Segment Open
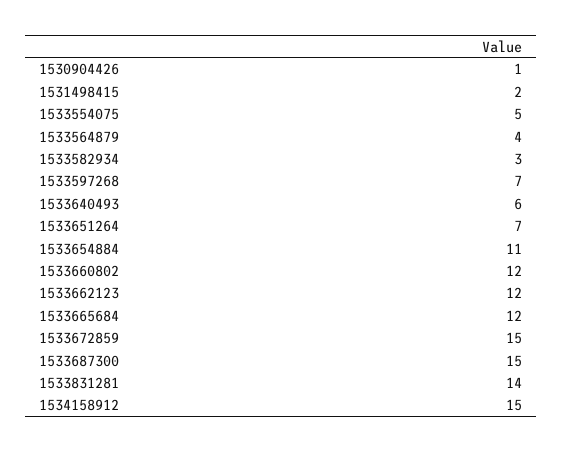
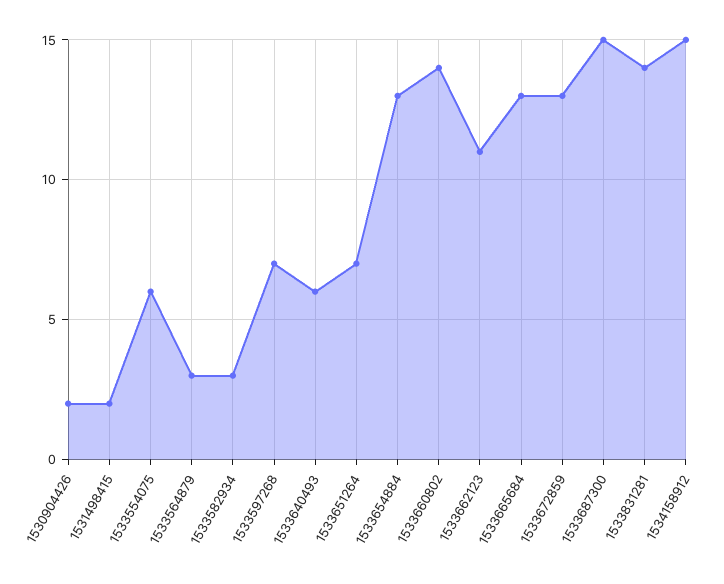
  {
-   "1530904426": 1,
+   "1530904426": 2,
    "1531498415": 2,
-   "1533554075": 5,
+   "1533554075": 6,
-   "1533564879": 4,
+   "1533564879": 3,
    "1533582934": 3,
    "1533597268": 7,
    "1533640493": 6,
    "1533651264": 7,
-   "1533654884": 11,
+   "1533654884": 13,
-   "1533660802": 12,
+   "1533660802": 14,
-   "1533662123": 12,
+   "1533662123": 11,
-   "1533665684": 12,
+   "1533665684": 13,
-   "1533672859": 15,
+   "1533672859": 13,
    "1533687300": 15,
    "1533831281": 14,
    "1534158912": 15
  }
Segment Closed
What is needed is an exact copy of the data, without any pictures.

  {
-   "1530904426": 1,
+   "1530904426": 2,
    "1531498415": 2,
-   "1533554075": 5,
+   "1533554075": 6,
-   "1533564879": 4,
+   "1533564879": 3,
    "1533582934": 3,
    "1533597268": 7,
    "1533640493": 6,
    "1533651264": 7,
-   "1533654884": 11,
+   "1533654884": 13,
-   "1533660802": 12,
+   "1533660802": 14,
-   "1533662123": 12,
+   "1533662123": 11,
-   "1533665684": 12,
+   "1533665684": 13,
-   "1533672859": 15,
+   "1533672859": 13,
    "1533687300": 15,
    "1533831281": 14,
    "1534158912": 15
  }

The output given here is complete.